When the doctor visited Hassan’s father, sixty-something, at home and found that he suffered from low oxygen saturation, the doctor referred Hassan to the group running the initiative. Gauth Voluntary Complex provided Hassan with two oxygen cylinders, in addition to the needed mask and the oxygen monitor.
The initiative has so far responded to 20 patients, Ahmad Falaha, director of the complex’s Public Relations Office, told Enab Baladi.
In addition to the difficulty of securing oxygen cylinders, there is a refill problem because the area’s oxygen plants are already drained.

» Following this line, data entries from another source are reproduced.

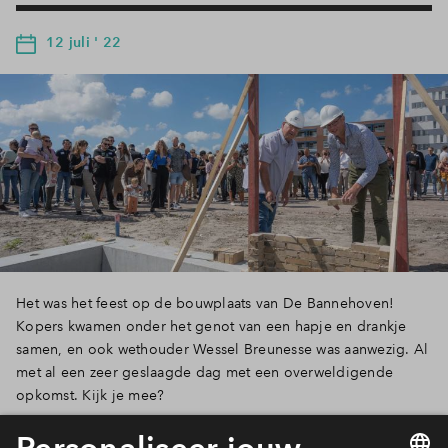
12 juli ' 22
Het was het feest op de bouwplaats van De Bannehoven!
Kopers kwamen onder het genot van een hapje en drankje
samen, en ook wethouder Wessel Breunesse was aanwezig. Al
met al een zeer geslaagde dag met een overweldigende
opkomst. Kijk je mee?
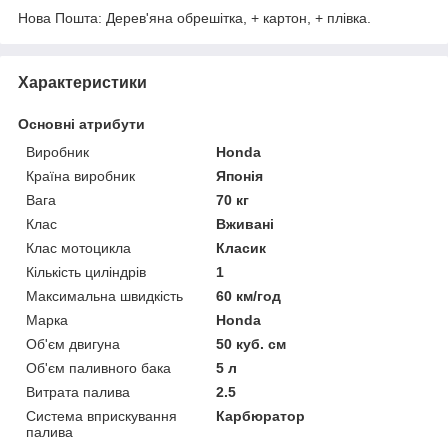
Нова Пошта: Дерев'яна обрешітка, + картон, + плівка.
Характеристики
Основні атрибути
Виробник
Honda
Країна виробник
Японія
Вага
70 кг
Клас
Вживані
Клас мотоцикла
Класик
Кількість циліндрів
1
Максимальна швидкість
60 км/год
Марка
Honda
Об'єм двигуна
50 куб. см
Об'єм паливного бака
5 л
Витрата палива
2.5
Система вприскування
Карбюратор
палива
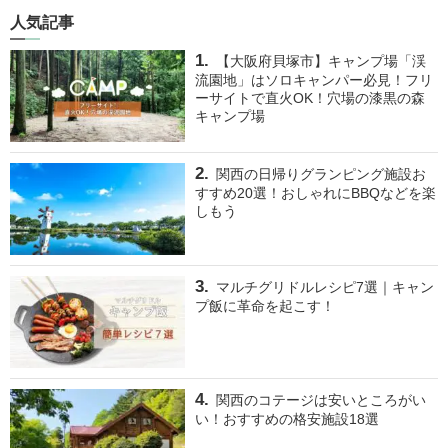
人気記事
【大阪府貝塚市】キャンプ場「渓
流園地」はソロキャンパー必見！フリ
ーサイトで直火OK！穴場の漆黒の森
キャンプ場
関西の日帰りグランピング施設お
すすめ20選！おしゃれにBBQなどを楽
しもう
マルチグリドルレシピ7選｜キャン
プ飯に革命を起こす！
関西のコテージは安いところがい
い！おすすめの格安施設18選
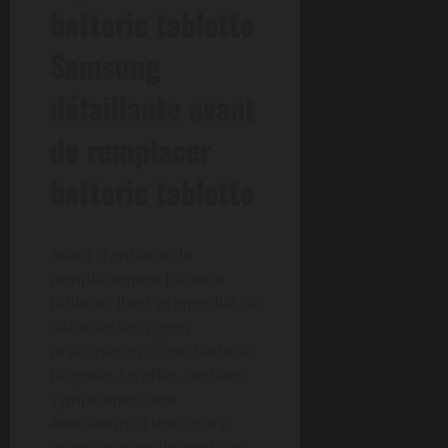
batterie tablette
Samsung
défaillante avant
de remplacer
batterie tablette
Avant d’entamer le
remplacement batterie
tablette, il est primordial de
détecter les signes
précurseurs d’une batterie
fatiguée. En effet, certains
symptômes sont
évocateurs d’une usure
avancée et ne doivent pas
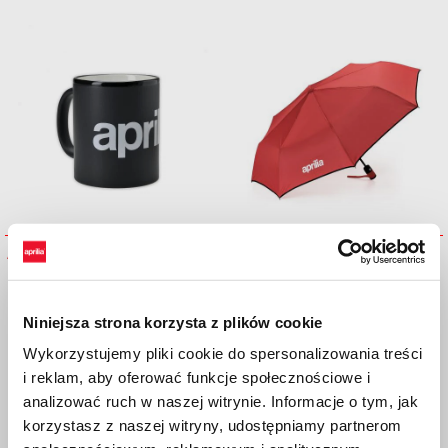
Aprilia Mug
Aprilia Umbrella
Niniejsza strona korzysta z plików cookie
Wykorzystujemy pliki cookie do spersonalizowania treści
i reklam, aby oferować funkcje społecznościowe i
analizować ruch w naszej witrynie. Informacje o tym, jak
korzystasz z naszej witryny, udostępniamy partnerom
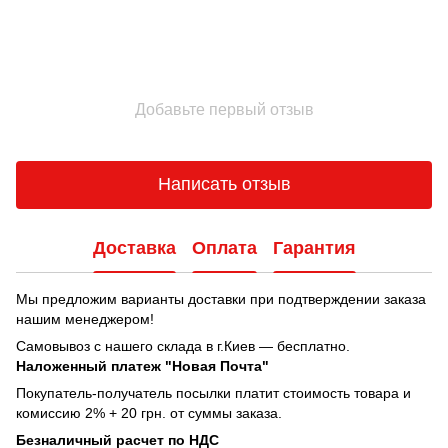
Добавьте первый отзыв
Написать отзыв
Доставка
Оплата
Гарантия
Мы предложим варианты доставки при подтверждении заказа
нашим менеджером!
Самовывоз с нашего склада в г.Киев — бесплатно.
Наложенный платеж "Новая Почта"
Покупатель-получатель посылки платит стоимость товара и
комиссию 2% + 20 грн. от суммы заказа.
Безналичный расчет по НДС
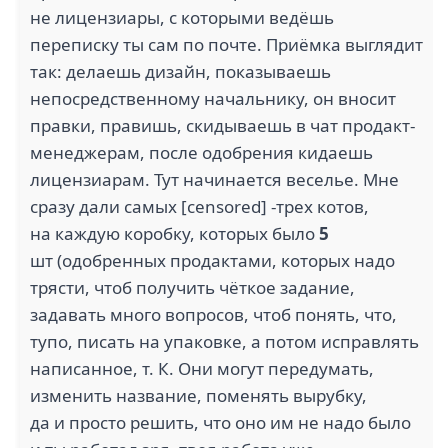
не лицензиары, с которыми ведёшь
переписку ты сам по почте. Приёмка выглядит
так: делаешь дизайн, показываешь
непосредственному начальнику, он вносит
правки, правишь, скидываешь в чат продакт-
менеджерам, после одобрения кидаешь
лицензиарам. Тут начинается веселье. Мне
сразу дали самых [censored] -трех котов,
на каждую коробку, которых было
5
шт (одобренных продактами, которых надо
трясти, чтоб получить чёткое задание,
задавать много вопросов, чтоб понять, что,
тупо, писать на упаковке, а потом исправлять
написанное, т. К. Они могут передумать,
изменить название, поменять вырубку,
да и просто решить, что оно им не надо было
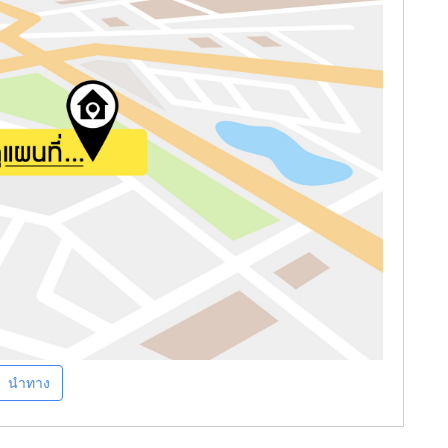
นำทาง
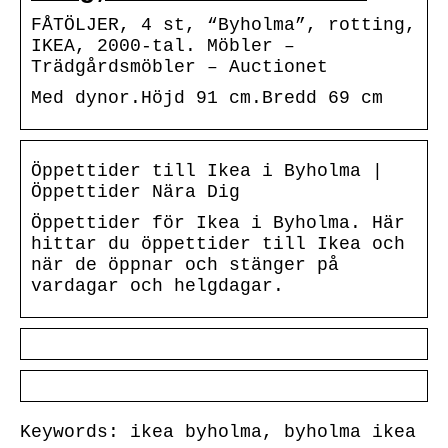
FÅTÖLJER, 4 st, “Byholma”, rotting,
IKEA, 2000-tal. Möbler –
Trädgårdsmöbler – Auctionet
Med dynor.Höjd 91 cm.Bredd 69 cm
Öppettider till Ikea i Byholma |
Öppettider Nära Dig
Öppettider för Ikea i Byholma. Här
hittar du öppettider till Ikea och
när de öppnar och stänger på
vardagar och helgdagar.
Keywords: ikea byholma, byholma ikea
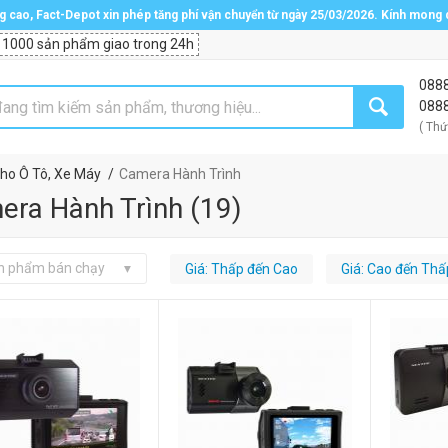
ng cao, Fact-Depot xin phép tăng phí vận chuyển từ ngày 25/03/2026. Kính mong
 1000 sản phẩm giao trong 24h
088
088
( Thứ
Cho Ô Tô, Xe Máy
Camera Hành Trình
era Hành Trình
(
19
)
n phẩm bán chạy
Giá: Thấp đến Cao
Giá: Cao đến Thấ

The complex receives at least three calls a day from families of patients seeking aid, Falaha added.
There are five oxygen plants in Idlib, accountant Malik Issa told Enab Baladi, who is also a member of the initiative.
Each cylinder costs 25 Turkish Liras (TL), for oxygen prices rose with the spread of the pandemic, denying several patients access to oxygen which the initiative provides for free, he added.
The initiative’s scope is limited to Binnish city because the complex cannot provide enough cylinders, Falaha said, particularly since the initiative is funded by individual donations and owners of medical oxygen plants.
In addition to the initiative, the complex covers other sectors, including education, and provides services to vulnerable groups, among them orphans.
The complex is also working on a project to produce and distribute masks to healthcare facilities, schools, and universities.
According to the World Health Organization figures, there are 157 ventilators in the nine hospitals operated in northwestern Syria, and the planned number is 167 ventilators.